Kubernetes v1.36 Memory QoS: 5 Key Enhancements for Tiered Memory Protection

Kubernetes v1.36 brings significant updates to the Memory QoS feature, first introduced in v1.22 and refined in v1.27. This feature leverages the cgroup v2 memory controller to give the Linux kernel clearer instructions on managing container memory, reducing the risk of out-of-memory (OOM) kills and improving overall node stability. In this release, the focus is on fine-grained memory reservation, tiered protection based on Pod QoS classes, and enhanced observability. Below are the five most important changes you need to know about.

1. What Is Memory QoS and Why It Matters

Memory QoS is a Kubernetes feature that allows the kubelet to set cgroup v2 memory parameters (memory.high, memory.min, memory.low) based on a Pod's memory request and QoS class. The goal is to prevent any single container from starving others of memory while also avoiding the need for the kernel to resort to OOM kills under pressure. In v1.36, Memory QoS remains alpha but introduces a safer, opt-in approach to memory reservation. Previously, enabling Memory QoS applied hard reservations (memory.min) to all containers with memory requests, which could lock up too much memory and cause OOM kills. The new design separates throttling from reservation, giving cluster operators more control and reducing risk.

2. The New memoryReservationPolicy: Throttling Without Reservation by Default

In v1.36, enabling the MemoryQoS feature gate still activates memory throttling via memory.high (controlled by memoryThrottlingFactor, default 0.9). However, the writing of memory.min and memory.low is now governed by a separate kubelet configuration field, memoryReservationPolicy. By default, this policy is set to None, meaning no reservation files are written—only throttling occurs. This allows operators to safely enable throttling first, observe workloads, and only opt into reservation when the node has sufficient headroom. The alternative policy, TieredReservation, enables the new tiered protection based on QoS class. This separation is a crucial improvement, as it prevents accidental over-reservation that could lead to system instability.

3. Guaranteed Pods Get Hard Protection with memory.min

When memoryReservationPolicy is set to TieredReservation, Guaranteed Pods receive hard protection via memory.min. This means the kernel will never reclaim memory from these cgroups under any circumstances. For example, a Guaranteed Pod requesting 512 MiB of memory will have its cgroup's memory.min set to 536870912 bytes. If the node runs low on memory and the kernel cannot honor this guarantee, it will invoke the OOM killer on other processes to free pages. This is ideal for latency-sensitive applications that cannot tolerate memory stall. However, because it locks memory, it should be used judiciously—only for workloads with strict resource guarantees. The change from earlier versions is significant: previously, memory.min was applied to all containers, including Burstable ones, which could cause over-reservation. Now it's limited to Guaranteed Pods only.
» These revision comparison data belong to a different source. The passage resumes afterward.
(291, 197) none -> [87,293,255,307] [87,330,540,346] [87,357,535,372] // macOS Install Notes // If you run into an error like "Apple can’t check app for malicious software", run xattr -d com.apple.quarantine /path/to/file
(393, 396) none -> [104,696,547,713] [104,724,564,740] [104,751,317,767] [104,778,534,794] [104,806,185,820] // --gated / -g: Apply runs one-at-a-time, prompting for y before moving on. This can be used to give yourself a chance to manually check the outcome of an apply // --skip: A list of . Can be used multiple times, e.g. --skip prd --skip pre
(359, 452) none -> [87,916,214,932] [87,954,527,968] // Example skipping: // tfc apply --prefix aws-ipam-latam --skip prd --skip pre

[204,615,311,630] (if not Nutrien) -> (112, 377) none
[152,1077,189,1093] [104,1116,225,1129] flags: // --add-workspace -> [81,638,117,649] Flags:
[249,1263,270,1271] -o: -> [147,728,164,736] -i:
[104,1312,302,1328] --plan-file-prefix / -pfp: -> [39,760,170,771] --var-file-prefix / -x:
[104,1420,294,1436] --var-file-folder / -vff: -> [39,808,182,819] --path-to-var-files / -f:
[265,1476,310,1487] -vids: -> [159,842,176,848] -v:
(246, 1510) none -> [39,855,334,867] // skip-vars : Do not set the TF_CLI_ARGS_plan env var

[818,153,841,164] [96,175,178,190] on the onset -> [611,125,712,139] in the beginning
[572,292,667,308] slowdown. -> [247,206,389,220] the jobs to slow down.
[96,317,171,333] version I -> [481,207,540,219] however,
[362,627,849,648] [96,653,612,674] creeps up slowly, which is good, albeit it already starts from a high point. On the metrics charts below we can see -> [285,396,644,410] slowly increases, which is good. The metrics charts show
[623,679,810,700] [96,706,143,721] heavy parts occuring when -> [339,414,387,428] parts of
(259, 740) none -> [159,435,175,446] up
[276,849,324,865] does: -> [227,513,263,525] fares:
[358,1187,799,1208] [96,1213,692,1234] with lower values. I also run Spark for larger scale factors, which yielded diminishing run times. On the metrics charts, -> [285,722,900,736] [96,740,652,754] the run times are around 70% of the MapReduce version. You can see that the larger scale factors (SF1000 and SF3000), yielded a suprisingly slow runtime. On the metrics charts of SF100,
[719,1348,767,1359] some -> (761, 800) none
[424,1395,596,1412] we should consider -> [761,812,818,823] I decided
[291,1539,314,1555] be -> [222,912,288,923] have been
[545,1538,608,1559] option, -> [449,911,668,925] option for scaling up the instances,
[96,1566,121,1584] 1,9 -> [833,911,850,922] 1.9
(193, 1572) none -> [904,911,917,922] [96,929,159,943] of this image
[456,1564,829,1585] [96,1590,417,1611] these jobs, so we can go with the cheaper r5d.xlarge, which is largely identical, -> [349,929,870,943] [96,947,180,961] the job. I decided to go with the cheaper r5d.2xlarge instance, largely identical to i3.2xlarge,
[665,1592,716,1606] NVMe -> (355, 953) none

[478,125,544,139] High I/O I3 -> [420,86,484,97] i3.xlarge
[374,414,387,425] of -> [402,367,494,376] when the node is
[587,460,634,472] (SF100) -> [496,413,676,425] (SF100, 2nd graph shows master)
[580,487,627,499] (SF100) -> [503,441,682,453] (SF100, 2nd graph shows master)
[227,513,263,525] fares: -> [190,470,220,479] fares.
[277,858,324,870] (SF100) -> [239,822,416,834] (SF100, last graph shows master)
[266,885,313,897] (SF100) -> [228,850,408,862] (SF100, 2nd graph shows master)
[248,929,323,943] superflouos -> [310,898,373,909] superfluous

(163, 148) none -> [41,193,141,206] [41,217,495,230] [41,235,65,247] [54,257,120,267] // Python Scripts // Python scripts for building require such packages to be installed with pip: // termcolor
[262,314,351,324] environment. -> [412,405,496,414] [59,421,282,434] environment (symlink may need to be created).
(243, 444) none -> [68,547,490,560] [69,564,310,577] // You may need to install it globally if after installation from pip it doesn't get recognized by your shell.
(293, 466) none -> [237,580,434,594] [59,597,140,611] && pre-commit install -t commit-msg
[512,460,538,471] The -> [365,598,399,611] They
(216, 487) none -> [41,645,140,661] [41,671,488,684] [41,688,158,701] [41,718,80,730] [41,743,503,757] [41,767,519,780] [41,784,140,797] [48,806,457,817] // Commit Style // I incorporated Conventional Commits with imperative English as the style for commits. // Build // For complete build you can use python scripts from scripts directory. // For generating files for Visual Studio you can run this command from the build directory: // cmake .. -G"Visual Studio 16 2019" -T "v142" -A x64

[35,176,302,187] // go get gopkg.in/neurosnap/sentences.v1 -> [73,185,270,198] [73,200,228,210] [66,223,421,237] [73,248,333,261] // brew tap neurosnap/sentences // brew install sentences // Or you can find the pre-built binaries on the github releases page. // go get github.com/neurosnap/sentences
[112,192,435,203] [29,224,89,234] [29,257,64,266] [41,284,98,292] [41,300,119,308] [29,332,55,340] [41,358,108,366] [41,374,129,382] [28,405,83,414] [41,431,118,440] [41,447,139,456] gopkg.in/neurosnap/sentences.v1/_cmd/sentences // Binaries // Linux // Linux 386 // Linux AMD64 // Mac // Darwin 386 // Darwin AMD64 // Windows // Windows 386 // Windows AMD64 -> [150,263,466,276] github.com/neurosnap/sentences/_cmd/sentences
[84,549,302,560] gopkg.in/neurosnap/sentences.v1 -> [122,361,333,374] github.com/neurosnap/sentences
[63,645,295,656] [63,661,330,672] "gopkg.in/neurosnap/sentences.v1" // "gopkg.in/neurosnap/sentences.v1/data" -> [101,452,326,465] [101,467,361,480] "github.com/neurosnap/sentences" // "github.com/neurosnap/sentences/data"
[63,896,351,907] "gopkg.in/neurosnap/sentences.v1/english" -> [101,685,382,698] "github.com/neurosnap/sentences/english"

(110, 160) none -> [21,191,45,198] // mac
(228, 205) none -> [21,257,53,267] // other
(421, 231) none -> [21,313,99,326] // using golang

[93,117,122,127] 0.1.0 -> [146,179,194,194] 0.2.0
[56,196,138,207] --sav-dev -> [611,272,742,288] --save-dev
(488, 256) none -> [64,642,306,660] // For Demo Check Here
4. Burstable Pods Get Soft Protection with memory.low

Burstable Pods under TieredReservation receive soft protection via memory.low. This tells the kernel to avoid reclaiming their memory under normal pressure, but it may reclaim it if the alternative is a system-wide OOM. For instance, a Burstable Pod requesting 512 MiB will have its memory.low set to the same value. This is a key improvement over v1.27, where Burstable Pods got memory.min—a hard reservation that could lock up huge amounts of memory. Consider an 8 GiB node with Burstable requests totaling 7 GiB: in v1.27, that 7 GiB would be locked as non-reclaimable, leaving little headroom for system daemons or BestEffort workloads. In v1.36, those Burstable requests map to memory.low, so under extreme pressure the kernel can reclaim some of it, avoiding unnecessary OOM kills. This makes the node more resilient.

5. BestEffort Pods, Observability Metrics, and Kernel Version Warning

BestEffort Pods receive neither memory.min nor memory.low—their memory remains fully reclaimable, as expected. To help operators monitor memory reservation, two alpha metrics are exposed on the kubelet's /metrics endpoint: kubelet_memory_qos_node_memory_min_bytes (total hard reserved memory across all Guaranteed cgroups) and kubelet_memory_qos_node_memory_low_bytes (total soft reserved memory across all Burstable cgroups). Additionally, the kubelet now emits a warning when the kernel version is older than 6.2, because the memory.high enforcement mechanism changed in newer kernels. This helps cluster operators avoid unexpected behavior. These enhancements make it easier to safely adopt Memory QoS and tune memory reservation for production clusters.

Conclusion

Kubernetes v1.36's Memory QoS updates represent a mature evolution of the feature, addressing critical pain points from earlier releases. By separating throttling from reservation and introducing tiered protection, the kubelet now provides a safer path to memory guarantees. Cluster operators can enable throttling first, then gradually opt into hard or soft reservation as needed. The new metrics and kernel warnings add transparency and help prevent misconfiguration. As always, test these alpha features in non-production environments before rolling out to critical workloads. With these changes, Kubernetes moves closer to offering robust, predictable memory management for all types of applications.